Vannasdale had to perform acapella.

"They did not want anybody playing music unless you were doing a dance," Vannasdale said. "They wanted to be able to hear your voice and see if you could carry a tune. So, it was done acapella.

"As they would get up and do their thing … there was a gentleman sitting beside of me, and he was with his 14-year-old daughter. Every time somebody would get up, he would say, 'They're awful.' My number was finally called about 6:35. When I did my audition, he was standing up and applauding. He was asking my name. It made me feel good. I was expecting to get the same thing, but he was giving me a standing ovation. It made me feel real good."

In addition to the positive feedback from the nearby supporter, Vannasdale felt good about the quality of her performance.

"You were in a room maybe half the size of Macon County's gymnasium (at the high school)," Vannasdale said. "You have to walk right up in the center. That's where you have to do your song or your act. When everybody got up there, you were straining to hear them. I tell everybody that I don't need a microphone (due to having a strong voice).

"I felt good about it. Everything seemed to fall in place right there at the last minute."

Vannasdale was actually contacted after the audition.

"I did get a text message on my way home that they did make a short video," Vannasdale said. "I'm assuming it's going to air when the show comes out in April of 2019. Out of 60 auditions, I was one of them who is on this clip. I'm assuming they will show it when the show airs, but I don't know."

However, she doesn't expect to know whether she advanced or not until February.

"'America's Got Talent' is on tour across the United States right now, going to other big cities and taking auditions," Vannasdale said. "They will wrap up the third week in January. They will be notifying everybody by e-mail or telephone sometime around the first week of February.

"If you make it, you don't have to worry about the transportation or the music. They will make sure you have everything you need to go on stage in front of the judges and in front of America. Once that starts, there will be between 30 and 50 who will make the first round. On the first or second night that it airs, they'll start weeding them out."
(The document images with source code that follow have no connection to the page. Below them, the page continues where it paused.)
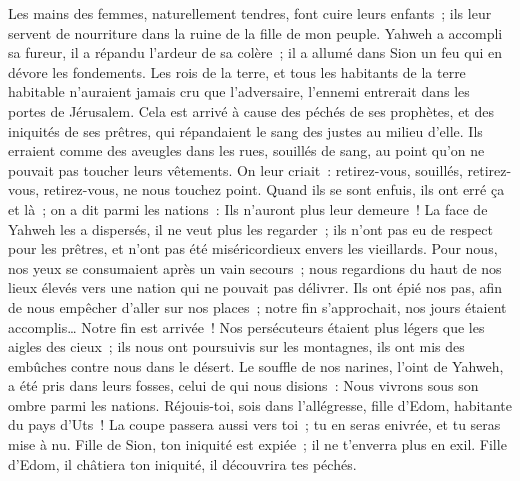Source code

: \begin{multicols}{2}
 Les mains des femmes, naturellement tendres, font cuire leurs enfants~; ils leur servent de nourriture dans la ruine de la fille de mon peuple.
 Yahweh a accompli sa fureur, il a répandu l'ardeur de sa colère~; il a allumé dans Sion un feu qui en dévore les fondements.
 Les rois de la terre, et tous les habitants de la terre habitable n'auraient jamais cru que l'adversaire, l'ennemi entrerait dans les portes de Jérusalem.
 Cela est arrivé à cause des péchés de ses prophètes, et des iniquités de ses prêtres, qui répandaient le sang des justes au milieu d'elle.
 Ils erraient comme des aveugles dans les rues, souillés de sang, au point qu'on ne pouvait pas toucher leurs vêtements.
 On leur criait~: retirez-vous, souillés, retirez-vous, retirez-vous, ne nous touchez point. Quand ils se sont enfuis, ils ont erré ça et là~; on a dit parmi les nations~: Ils n'auront plus leur demeure~!
 La face de Yahweh les a dispersés, il ne veut plus les regarder~; ils n'ont pas eu de respect pour les prêtres, et n'ont pas été miséricordieux envers les vieillards.
 Pour nous, nos yeux se consumaient après un vain secours~; nous regardions du haut de nos lieux élevés vers une nation qui ne pouvait pas délivrer.
 Ils ont épié nos pas, afin de nous empêcher d'aller sur nos places~; notre fin s'approchait, nos jours étaient accomplis… Notre fin est arrivée~!
 Nos persécuteurs étaient plus légers que les aigles des cieux~; ils nous ont poursuivis sur les montagnes, ils ont mis des embûches contre nous dans le désert.
 Le souffle de nos narines, l'oint de Yahweh, a été pris dans leurs fosses, celui de qui nous disions~: Nous vivrons sous son ombre parmi les nations.
 Réjouis-toi, sois dans l'allégresse, fille d'Edom, habitante du pays d'Uts~! La coupe passera aussi vers toi~; tu en seras enivrée, et tu seras mise à nu.
 Fille de Sion, ton iniquité est expiée~; il ne t'enverra plus en exil. Fille d'Edom, il châtiera ton iniquité, il découvrira tes péchés.

\end{multicols}
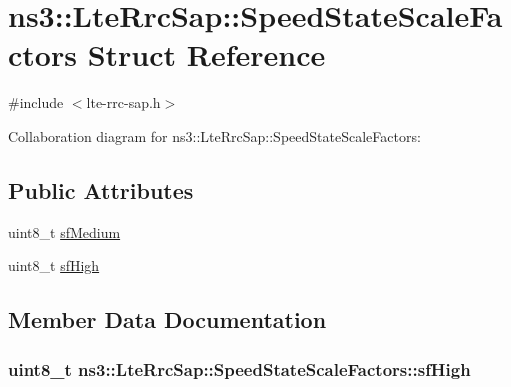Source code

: \hypertarget{structns3_1_1LteRrcSap_1_1SpeedStateScaleFactors}{}\section{ns3\+:\+:Lte\+Rrc\+Sap\+:\+:Speed\+State\+Scale\+Factors Struct Reference}
\label{structns3_1_1LteRrcSap_1_1SpeedStateScaleFactors}


{\ttfamily \#include $<$lte-\/rrc-\/sap.\+h$>$}



Collaboration diagram for ns3\+:\+:Lte\+Rrc\+Sap\+:\+:Speed\+State\+Scale\+Factors\+:
\subsection*{Public Attributes}
\begin{DoxyCompactItemize}
\item 
uint8\+\_\+t \hyperlink{structns3_1_1LteRrcSap_1_1SpeedStateScaleFactors_a9445d6c4330b55f68493b270cfd4d502}{sf\+Medium}
\item 
uint8\+\_\+t \hyperlink{structns3_1_1LteRrcSap_1_1SpeedStateScaleFactors_a7e6c0a37f3457171fb41024109c5e271}{sf\+High}
\end{DoxyCompactItemize}


\subsection{Member Data Documentation}
\subsubsection[{\texorpdfstring{sf\+High}{sfHigh}}]{\setlength{\rightskip}{0pt plus 5cm}uint8\+\_\+t ns3\+::\+Lte\+Rrc\+Sap\+::\+Speed\+State\+Scale\+Factors\+::sf\+High}\hypertarget{structns3_1_1LteRrcSap_1_1SpeedStateScaleFactors_a7e6c0a37f3457171fb41024109c5e271}{}\label{structns3_1_1LteRrcSap_1_1SpeedStateScaleFactors_a7e6c0a37f3457171fb41024109c5e271}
Despite that time frame, Vannasdale hasn't been able to control her emotions in hopes of receiving word regarding her status earlier than the expected time frame.

"I'm very anxious," Vannasdale said. "I actually check my e-mail every day, several times a day, even before I go to bed. So far, I've not seen it. Since they said it will be the first two weeks of February, that's probably when it will be.

"I'm nervous … excited. It's kind of hard to sleep. You hear the phone ring, and you think, 'Who is it? Oh, it's just family.'"

In addition to her sister, Vannasdale's daughters - Danielle Bush and Heather Reid - and her grandson - Kamden Reid - accompanied her to Knoxville.

"The words alone can't do it justice," Vannasdale said. "It was so amazing … exciting. I had my own make-up artist. I've never had that before. The news people were walking around talking to anybody and everybody. Everybody was really friendly. Everybody that was there to audition was like me, nervous as a cat on a tin roof. It really was … it was amazing. It was like a big party.

"Being backstage at the (Grand Ole) Opry as a child was a blessing, but getting to meet and see so many different people … just to hear them sing or tell their story … I don't know even know how to describe it. It was a blessing. It was an amazing journey. Thank God I was there and didn't miss it."